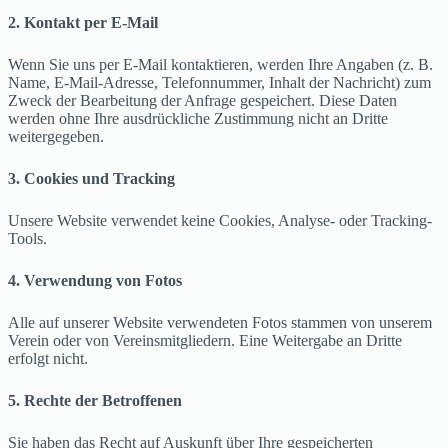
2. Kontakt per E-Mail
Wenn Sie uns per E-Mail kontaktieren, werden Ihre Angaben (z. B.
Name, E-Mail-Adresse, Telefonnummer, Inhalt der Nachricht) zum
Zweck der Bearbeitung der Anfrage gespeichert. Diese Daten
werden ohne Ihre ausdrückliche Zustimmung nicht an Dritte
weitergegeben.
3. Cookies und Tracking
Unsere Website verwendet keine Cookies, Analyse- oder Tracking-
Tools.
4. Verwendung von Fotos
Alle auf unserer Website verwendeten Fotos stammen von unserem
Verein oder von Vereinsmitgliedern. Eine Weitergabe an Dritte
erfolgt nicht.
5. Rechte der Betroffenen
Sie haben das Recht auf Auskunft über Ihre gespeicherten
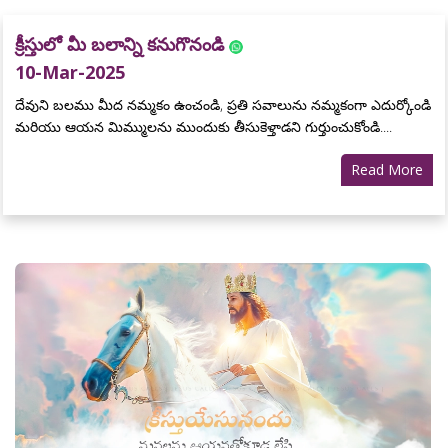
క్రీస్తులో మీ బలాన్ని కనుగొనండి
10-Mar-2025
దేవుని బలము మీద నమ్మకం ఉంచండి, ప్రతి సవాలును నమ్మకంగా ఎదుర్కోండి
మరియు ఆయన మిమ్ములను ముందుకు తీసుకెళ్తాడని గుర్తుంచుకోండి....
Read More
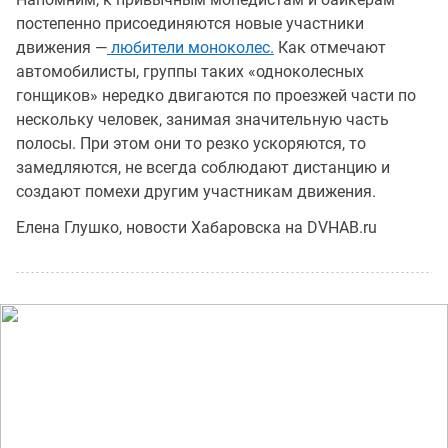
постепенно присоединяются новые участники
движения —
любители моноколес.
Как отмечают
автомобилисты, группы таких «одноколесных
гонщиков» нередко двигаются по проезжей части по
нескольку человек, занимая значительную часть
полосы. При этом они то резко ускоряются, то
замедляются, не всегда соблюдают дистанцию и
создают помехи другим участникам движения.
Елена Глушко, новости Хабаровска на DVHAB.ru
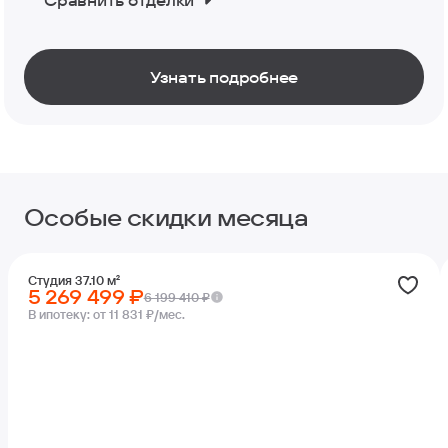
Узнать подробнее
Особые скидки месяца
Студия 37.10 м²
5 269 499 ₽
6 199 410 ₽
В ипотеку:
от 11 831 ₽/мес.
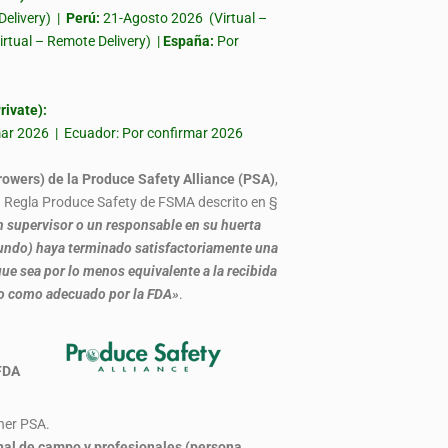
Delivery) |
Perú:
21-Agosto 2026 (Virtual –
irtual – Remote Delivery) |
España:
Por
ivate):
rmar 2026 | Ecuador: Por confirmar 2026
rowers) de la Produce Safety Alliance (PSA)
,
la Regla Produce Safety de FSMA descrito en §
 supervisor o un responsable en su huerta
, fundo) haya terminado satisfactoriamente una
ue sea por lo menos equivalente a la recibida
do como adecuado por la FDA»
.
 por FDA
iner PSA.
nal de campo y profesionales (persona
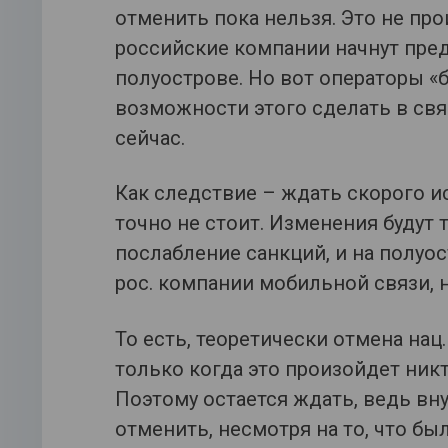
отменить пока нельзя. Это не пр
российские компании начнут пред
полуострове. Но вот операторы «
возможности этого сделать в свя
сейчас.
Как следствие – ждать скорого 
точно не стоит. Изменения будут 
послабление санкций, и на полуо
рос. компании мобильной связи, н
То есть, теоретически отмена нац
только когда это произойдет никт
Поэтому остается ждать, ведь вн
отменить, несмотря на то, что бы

→ **Exercise instructions**:
Lines that include the word "werden" are to be extracted from the data above.

→ **Solution for this exercise**:
Wenn Sie uns per E-Mail kontaktieren, werden Ihre Angaben (z. B.
werden ohne Ihre ausdrückliche Zustimmung nicht an Dritte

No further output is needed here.